CYHC was founded in 1988 and provides banking services to small businesses and individuals through its network of five Country Bank branches located in the metropolitan New York market. At June 30, 2019, CYHC had $783.4 million in assets, $592.4 million in loans, $649.7 million in deposits and $67.5 million in shareholders’ equity. Under the terms of the CYHC merger agreement, upon completion of the merger, shareholders of CYHC will be entitled to receive 2,000 shares of OceanFirst common stock for each outstanding share of CYHC common stock. Based on OceanFirst’s closing stock price on August 8 of $23.14, the CYHC transaction is valued at approximately $46,280.00 per CYHC common share or approximately $102.2 million in the aggregate. “We are very pleased about partnering with a high-performing company that shares our community banking culture and values.
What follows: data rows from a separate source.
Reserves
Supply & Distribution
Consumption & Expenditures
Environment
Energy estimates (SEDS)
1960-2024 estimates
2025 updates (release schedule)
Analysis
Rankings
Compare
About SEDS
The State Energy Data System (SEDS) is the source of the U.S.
We find the strategic fit of the two organizations compelling, especially for our customers that will benefit from the broader array of products and services, and for our stockholders,” said Joseph M. Murphy, CYHC Chairman and Chief Executive Officer. “We will leverage the new resources and products available to us through OceanFirst Bank and are attracted to the opportunity to operate in our current markets with a significantly larger scale.”
Each of the Two River and CYHC merger agreements have been unanimously approved by the OceanFirst Board of Directors. The Two River Board of Directors has unanimously approved the Two River merger agreement. The Two River merger is expected to close in the first quarter of 2020, subject to Two River receiving the requisite approval of its shareholders, receipt of all required regulatory approvals, and fulfillment of other customary closing conditions. The CYHC Board of Directors has unanimously approved the CYHC merger agreement. The CYHC merger is expected to close in the first quarter of 2020, subject to CYHC receiving the requisite approval of its shareholders, receipt of all required regulatory approvals, and fulfillment of other customary closing conditions. Neither transaction is conditioned on the completion of the other.
Piper Jaffray & Co. served as financial advisor to OceanFirst and Skadden, Arps, Slate, Meagher & Flom LLP served as OceanFirst’s legal counsel. Boenning & Scattergood, Inc. served as financial advisor to Two River and Stevens & Lee served as Two River’s legal counsel. Sandler O’Neill & Partners, L.P. served as financial advisor to CYHC and Luse Gorman, PC served as CYHC’s legal counsel.